There may be a new requirement for webmasters in the world of 2014 and beyond: mandatory SSL-certified websites.
While, not exactly mandatory. But if you want to rank well in Google, then you’ll probably going to need to encrypt your website.
Let’s back up a sec: Google hosted an event called “HTTPS Everywhere“. During the event they mentioned that whether a website is SSL-encrypted is now part of Google’s ranking algorithm. It’s a “weak signal”, they said, but only because they wanted to give webmasters some time to start adding these certificates before they strengthened the “SSL ranking signal”.
I’m sure you fellow webmasters have tons of questions. We can answer as many as we can:
- What is an SSL Certificate? – The “SSL” stands for “secure-socket layer”. The certificate essentially creates an added layer of encryption between your website and the visitor. This ensures that no one is eavesdropping on your interactions on a website (i.e. copying your credit card information or passwords). Previously only online commerce sites and websites where people entered passwords were advised to add an SSL certificate. Now it seems that every website should get one.
- Why is Google doing this? – One theory out there is that Google wants to stamp out the NSA’s ability to spy on people. Since SSL only stops one type of cyber-crime (surveillance), Now, what’s Google’s motive here? Will the NSA be forced to pay for Google’s information once the surveillance racket dies away? It’s basically impossible to really know the real answer. And for us webmasters on the ground floor, it doesn’t matter.
- How much of a ranking boost will I get? – Right now, it’s a weak signal among over 200 other signals that Google uses.

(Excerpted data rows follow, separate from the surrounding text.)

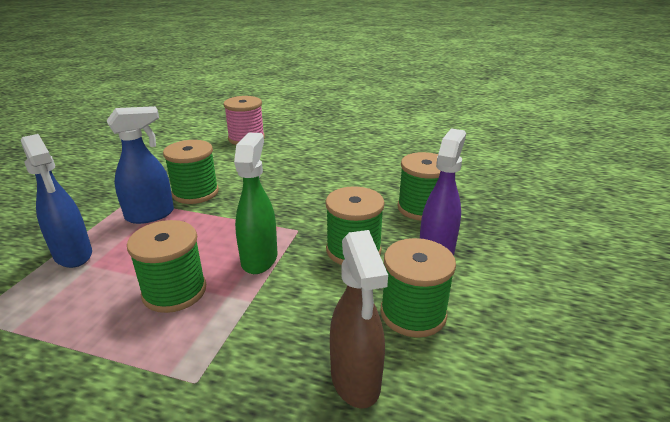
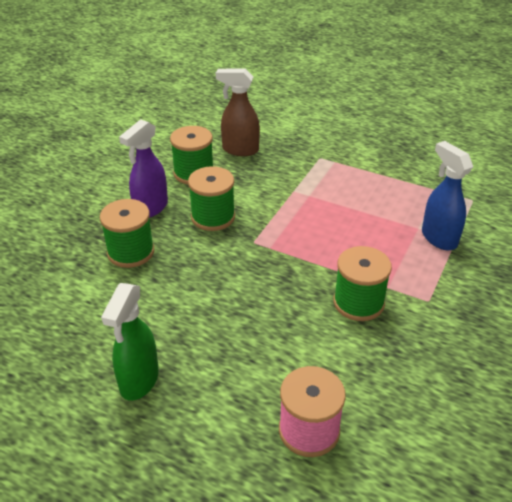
camera: 170 degrees left, 10 degrees up
(151, 215) = (394, 275): blue spray bottle -> none
(174, 291) = (345, 201): green spool -> none
(259, 258) = (287, 218): green spray bottle -> green spray bottle (139, 381)
(355, 380) = (240, 150): brown spray bottle -> brown spray bottle turned 75 degrees counterclockwise

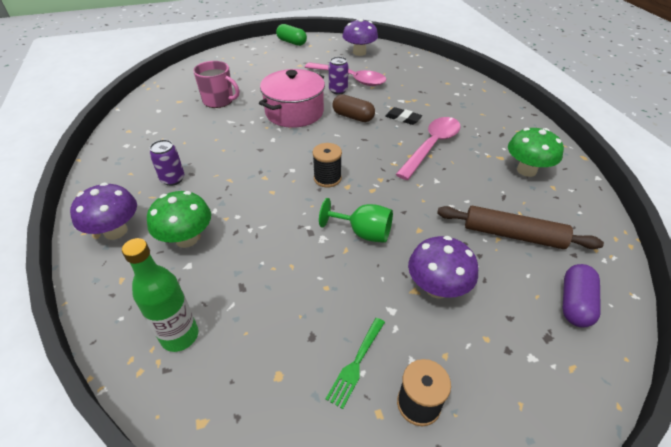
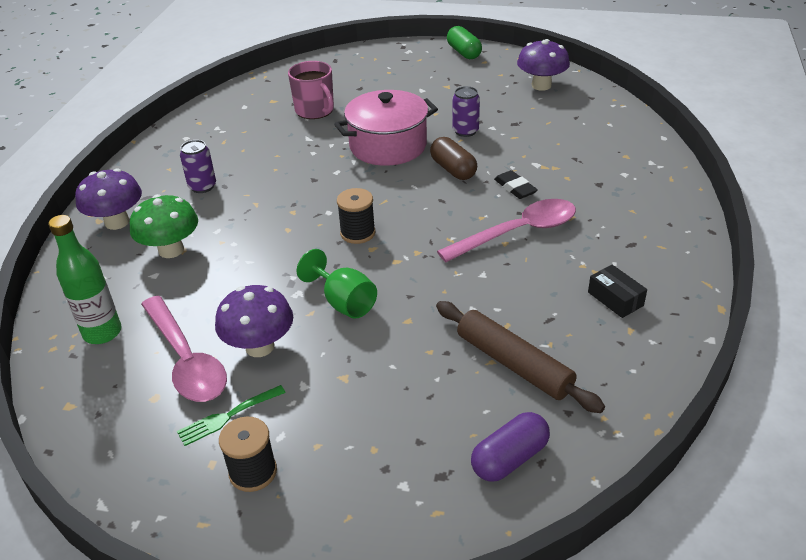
camera: 30 degrees right, 5 degrees down
(350, 78) = (495, 119): pink spoon -> pink spoon (186, 360)
(437, 288) = (370, 383): purple mushroom -> purple mushroom (259, 346)
(526, 170) = (615, 299): green mushroom -> black box

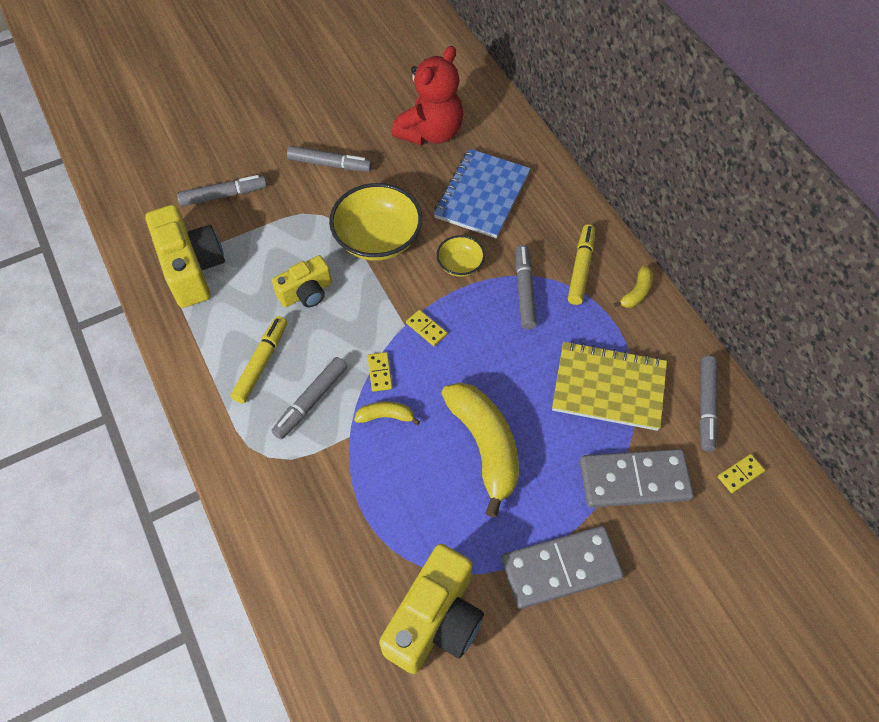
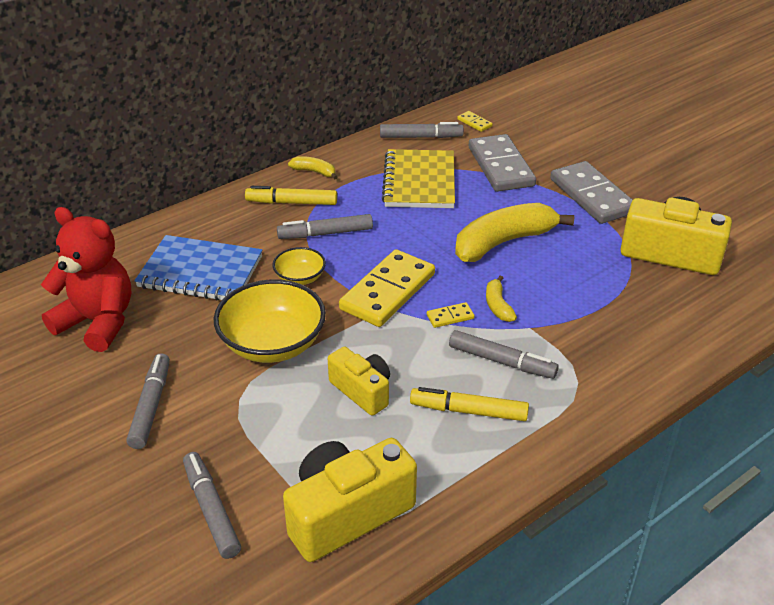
camera: 100 degrees left, 20 degrees down
(426, 329) = (387, 291): yellow domino -> yellow domino, size x2.38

So it’s not going to make you jump to the first page when you languishing on page 8. It can help in a tiebreaker situation, where your website is tied with another website that does not have HTTPS. But the signal is going to strengthen over time. And when that happens (which will likely be without warning), your website will unexpectedly start rising. Isn’t that a cool feeling?

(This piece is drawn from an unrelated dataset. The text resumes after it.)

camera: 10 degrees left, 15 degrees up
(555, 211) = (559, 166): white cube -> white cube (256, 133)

In other words you should get HTTPS because it will future-proof your website.
- How Much Does an SSL Certificate Cost? – The cost varies widely based on the what kind and where you buy it from. Since GoDaddy’s the biggest domain registrar, we checked them and found that a standard SSL costs $49.99/year. That’s pretty steep. But a quick Google search found some coupon codes to knock 30% off that price. Namecheap has a coupon for Comodo SSL for $4.99/year, which is really good as well.

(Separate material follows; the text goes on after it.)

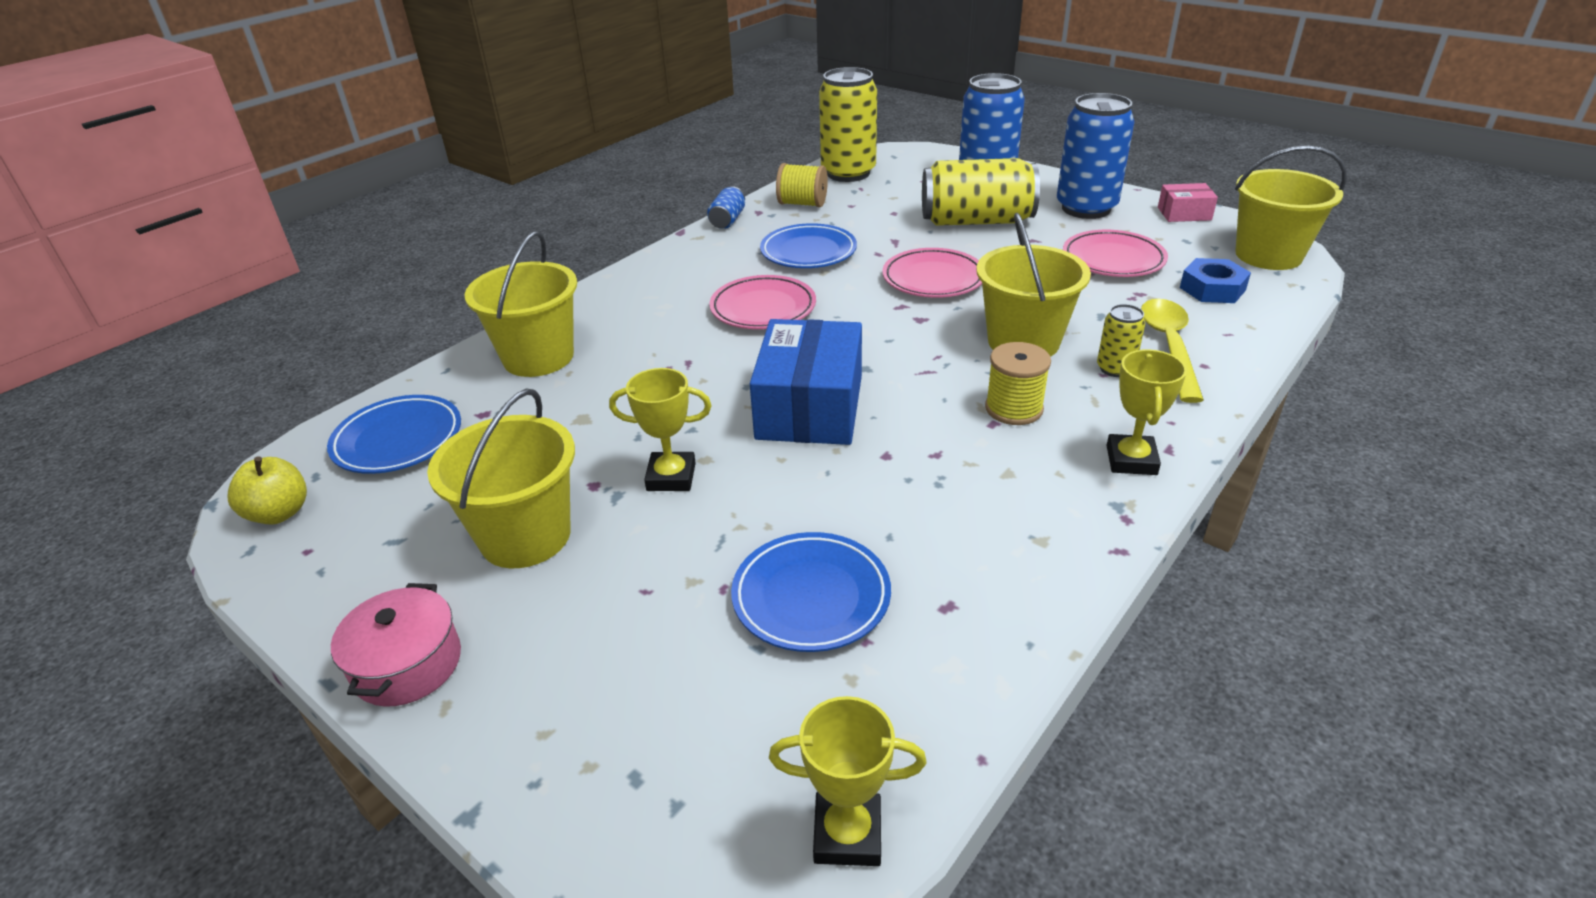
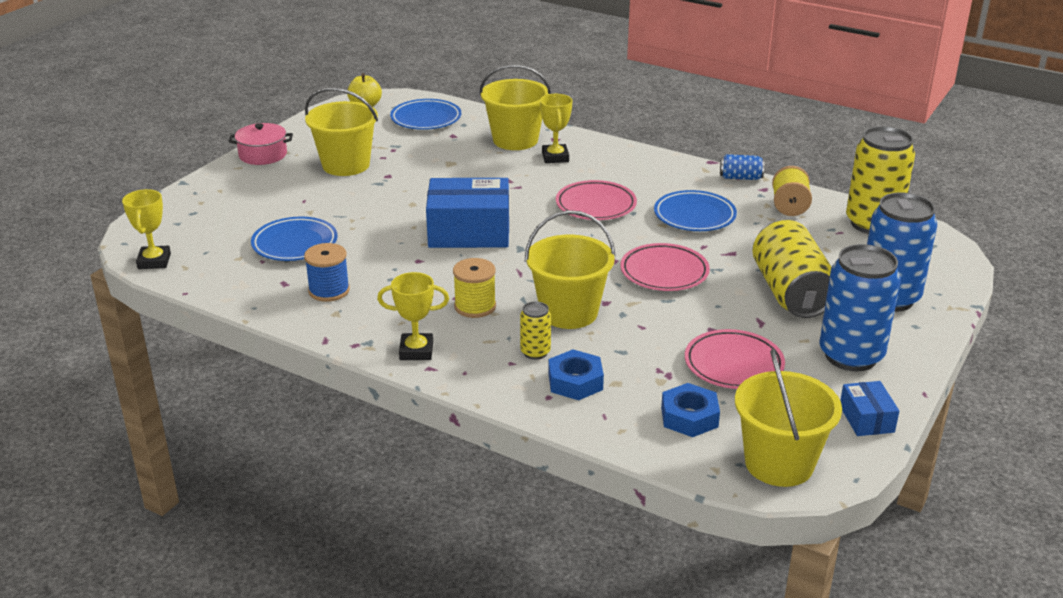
camera: 80 degrees right, 5 degrees down
(671, 477) = (395, 196): yellow trophy -> yellow trophy (555, 157)
(973, 549) = (329, 290): none -> blue spool
(1169, 346) = (575, 382): yellow spoon -> blue nut
(1184, 214) = (866, 419): pink box -> blue box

- Are There Free SSL Certificates? Yes, but buyer beware. The OpenSSL “Heartbleed Bug” became such a problem mostly because the free, open-source software wasn’t maintained. StartSSL has a great reputation. But you’ll also need to know what type of server your website is hosted on: (i.e. Apache). Also if your website is hosted on a shared web server, then most web hosts have strict policies about adding SSL encryption to their servers. They are likely just trying to make sure you buy their products, but make sure your web allows 3rd party SSL certificates before trying to install one.